Scattered here and there, in sheltered valleys and white-water gorges, rushing plumes of water shot out across the ragged, jagged lips of stone, falling with a perpetual misting spray. Tree ferns swayed like graceful girls and broad-spined, prickly akrati fronds rattled like whole nestfuls of warlike boys caught up in late summer’s courtship dance. By winter, these gorges would be solid ice, fantastical sculptures of it, where waterfalls froze, locking away the tree ferns and the prickly akrati in a coating of solid ice up to a handsbreadth thick. Winter turned such gorges into a breathtaking wonderland—where one tiny misstep could leave a body crushed under cracked and falling tons of ice and snapped-off trees or impaled on ice swords and thorny protrusions where akrati fronds jutted out with six-foot-long points of ice.

Winter on Chilaili’s homeworld had five hundred brutal ways to kill the unwary, the careless, the poorly trained. Chilaili worried about the humans. This world did not forgive ignorance or poor judgment or even one moment of inattention. When the deep cold came—all eleven, bitter, long moons of it—even native animals were pushed hard to the ragged edge of survival. The clans always lost heavily over the winters: the old ones, those who fell ill or suffered some other weakness or infirmity, the unlucky huntresses who came back maimed, if at all. How could the humans, complete strangers to winter’s treacheries, possibly hope to survive, even with their magical tools?

Chilaili and her companions finally reached the edge of a large valley which Chilaili had seen before, only too many times. She stared, horrified. The humans could scarcely have chosen a more dangerous place to build, a fact she did not yet know enough vocabulary to convey. Sooleawa tipped her head to peer up at Chilaili, having caught scent of Chilaili’s sudden, acute worry.

“What is it, Mother?” she asked in a low whisper while the human forged on ahead, greatly excited now. “Do you know this place?”

Chilaili turned her gaze from the long, knife-blade gouge in the ground and met her daughter’s troubled eyes. “Oh, yes,” she murmured in their own tongue, “I know a great deal of this place.”
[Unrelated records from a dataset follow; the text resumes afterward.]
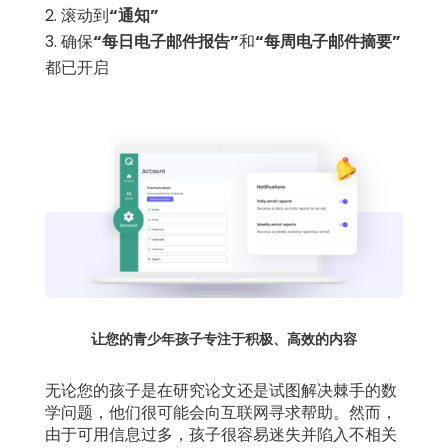
滚动到
“通知”
确保
“每日电子邮件报告”
和
“每周电子邮件摘要”
都已开启
让您的青少年孩子专注于积极、高效的内容
无论您的孩子是在研究论文还是试图解决棘手的数
学问题，他们很可能会向互联网寻求帮助。然而，
由于可用信息过多，孩子很容易迷失并陷入不相关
A long, steep-walled gorge snaked away through the badlands of cliffs and broken fissures, topped with its fringe of forest like a heavy green beard. A sparkling clear lake drowned the far end of the valley, born of the meltoff pouring down from an immense glacier that towered above. Calving ice thundered down each spring in an avalanche of debris that spilled into the far end of the lake and set its pristine waters to sloshing. The humans’ hard-walled nest stood within a spear’s throw of the lake. High above, water exploded in freshets and gushes, leaping down across the face of the glacier and roaring through the narrow upper fissure where this particular gorge was born.